*** Block opens ***

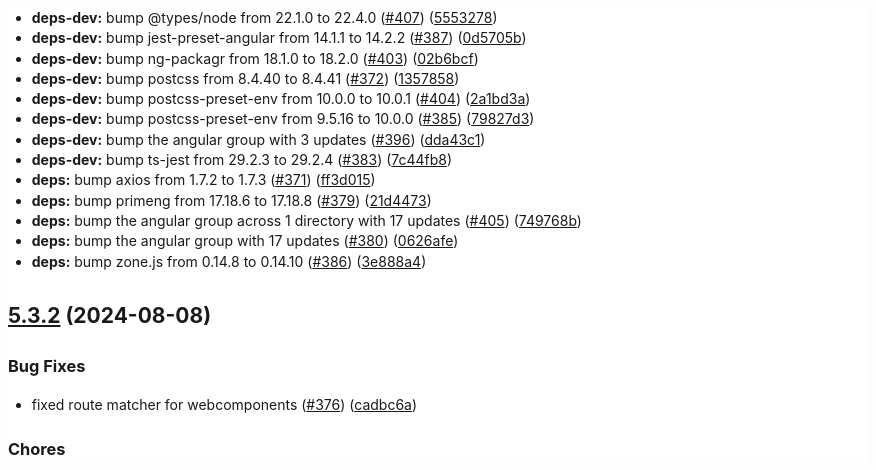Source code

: * **deps-dev:** bump @types/node from 22.1.0 to 22.4.0 ([#407](https://github.com/onecx/onecx-portal-ui-libs/issues/407)) ([5553278](https://github.com/onecx/onecx-portal-ui-libs/commit/55532787240a686dae876dad3d16ff811738987e))
* **deps-dev:** bump jest-preset-angular from 14.1.1 to 14.2.2 ([#387](https://github.com/onecx/onecx-portal-ui-libs/issues/387)) ([0d5705b](https://github.com/onecx/onecx-portal-ui-libs/commit/0d5705be68f4441bd7426abc49ffd71d595d4993))
* **deps-dev:** bump ng-packagr from 18.1.0 to 18.2.0 ([#403](https://github.com/onecx/onecx-portal-ui-libs/issues/403)) ([02b6bcf](https://github.com/onecx/onecx-portal-ui-libs/commit/02b6bcf34d378ab2e774531d82c5ec9b2199bcdc))
* **deps-dev:** bump postcss from 8.4.40 to 8.4.41 ([#372](https://github.com/onecx/onecx-portal-ui-libs/issues/372)) ([1357858](https://github.com/onecx/onecx-portal-ui-libs/commit/1357858d0e586257a892565d9396212ca1ddeb90))
* **deps-dev:** bump postcss-preset-env from 10.0.0 to 10.0.1 ([#404](https://github.com/onecx/onecx-portal-ui-libs/issues/404)) ([2a1bd3a](https://github.com/onecx/onecx-portal-ui-libs/commit/2a1bd3a9ad60e3fc456e5428c93a8dc8e0f40f95))
* **deps-dev:** bump postcss-preset-env from 9.5.16 to 10.0.0 ([#385](https://github.com/onecx/onecx-portal-ui-libs/issues/385)) ([79827d3](https://github.com/onecx/onecx-portal-ui-libs/commit/79827d3ffef3edab2945f88dbf5e0c900d7ad6a7))
* **deps-dev:** bump the angular group with 3 updates ([#396](https://github.com/onecx/onecx-portal-ui-libs/issues/396)) ([dda43c1](https://github.com/onecx/onecx-portal-ui-libs/commit/dda43c12f8105e83ffad05a09e3559a613073006))
* **deps-dev:** bump ts-jest from 29.2.3 to 29.2.4 ([#383](https://github.com/onecx/onecx-portal-ui-libs/issues/383)) ([7c44fb8](https://github.com/onecx/onecx-portal-ui-libs/commit/7c44fb869603553b77ac099e53b00ad4829b249e))
* **deps:** bump axios from 1.7.2 to 1.7.3 ([#371](https://github.com/onecx/onecx-portal-ui-libs/issues/371)) ([ff3d015](https://github.com/onecx/onecx-portal-ui-libs/commit/ff3d0157d5f081c95ae460f560b5c8e30b008b4f))
* **deps:** bump primeng from 17.18.6 to 17.18.8 ([#379](https://github.com/onecx/onecx-portal-ui-libs/issues/379)) ([21d4473](https://github.com/onecx/onecx-portal-ui-libs/commit/21d4473b447b2cd52c649dd884675164ca7d81b5))
* **deps:** bump the angular group across 1 directory with 17 updates ([#405](https://github.com/onecx/onecx-portal-ui-libs/issues/405)) ([749768b](https://github.com/onecx/onecx-portal-ui-libs/commit/749768b4f2c18a72447daadf05cf219a56c5971f))
* **deps:** bump the angular group with 17 updates ([#380](https://github.com/onecx/onecx-portal-ui-libs/issues/380)) ([0626afe](https://github.com/onecx/onecx-portal-ui-libs/commit/0626afed19557a58f10ea262e47e3ff0a2602a0b))
* **deps:** bump zone.js from 0.14.8 to 0.14.10 ([#386](https://github.com/onecx/onecx-portal-ui-libs/issues/386)) ([3e888a4](https://github.com/onecx/onecx-portal-ui-libs/commit/3e888a4864c6de9b20182e7b51155d1cb7df8b21))

## [5.3.2](https://github.com/onecx/onecx-portal-ui-libs/compare/v5.3.1...v5.3.2) (2024-08-08)

### Bug Fixes

* fixed route matcher for webcomponents ([#376](https://github.com/onecx/onecx-portal-ui-libs/issues/376)) ([cadbc6a](https://github.com/onecx/onecx-portal-ui-libs/commit/cadbc6a321fb0cb014d3e387dee915f46cc8cc43))

### Chores
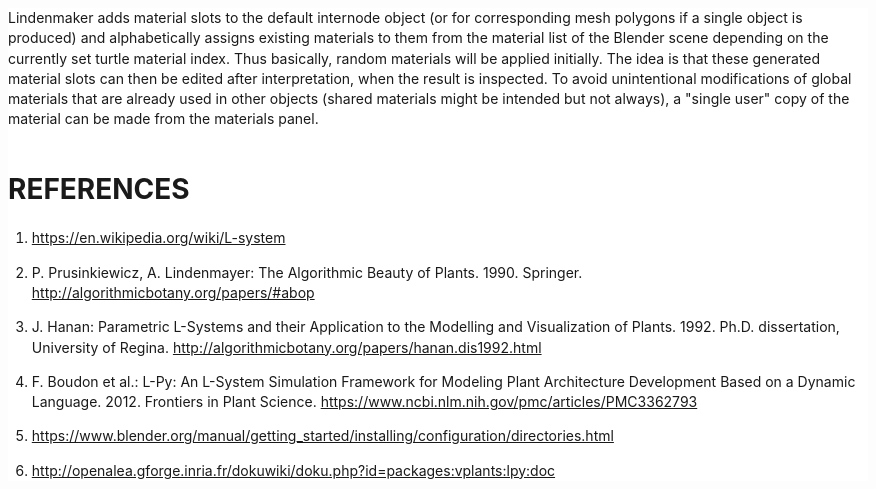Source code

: Lindenmaker adds material slots to the default internode object (or for corresponding mesh polygons if a single object is produced) and alphabetically assigns existing materials to them from the material list of the Blender scene depending on the currently set turtle material index. Thus basically, random materials will be applied initially. The idea is that these generated material slots can then be edited after interpretation, when the result is inspected.
To avoid unintentional modifications of global materials that are already used in other objects (shared materials might be intended but not always), a "single user" copy of the material can be made from the materials panel.


REFERENCES
===========

1.  https://en.wikipedia.org/wiki/L-system

2.  P. Prusinkiewicz, A. Lindenmayer:
    The Algorithmic Beauty of Plants. 1990. Springer. 
    http://algorithmicbotany.org/papers/#abop
    
3.  J. Hanan:
    Parametric L-Systems and their Application to the Modelling and Visualization of Plants. 1992. Ph.D. dissertation, University of Regina.
    http://algorithmicbotany.org/papers/hanan.dis1992.html
    
4.  F. Boudon et al.:
    L-Py: An L-System Simulation Framework for Modeling Plant Architecture Development Based on a Dynamic Language. 2012. Frontiers in Plant Science.
    https://www.ncbi.nlm.nih.gov/pmc/articles/PMC3362793
 
5.  https://www.blender.org/manual/getting_started/installing/configuration/directories.html
    
6.  http://openalea.gforge.inria.fr/dokuwiki/doku.php?id=packages:vplants:lpy:doc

*** Block closes ***

## [Work item]
Count lines above with the word "algorithmicbotany". Give the number only.

## [Answer box]
2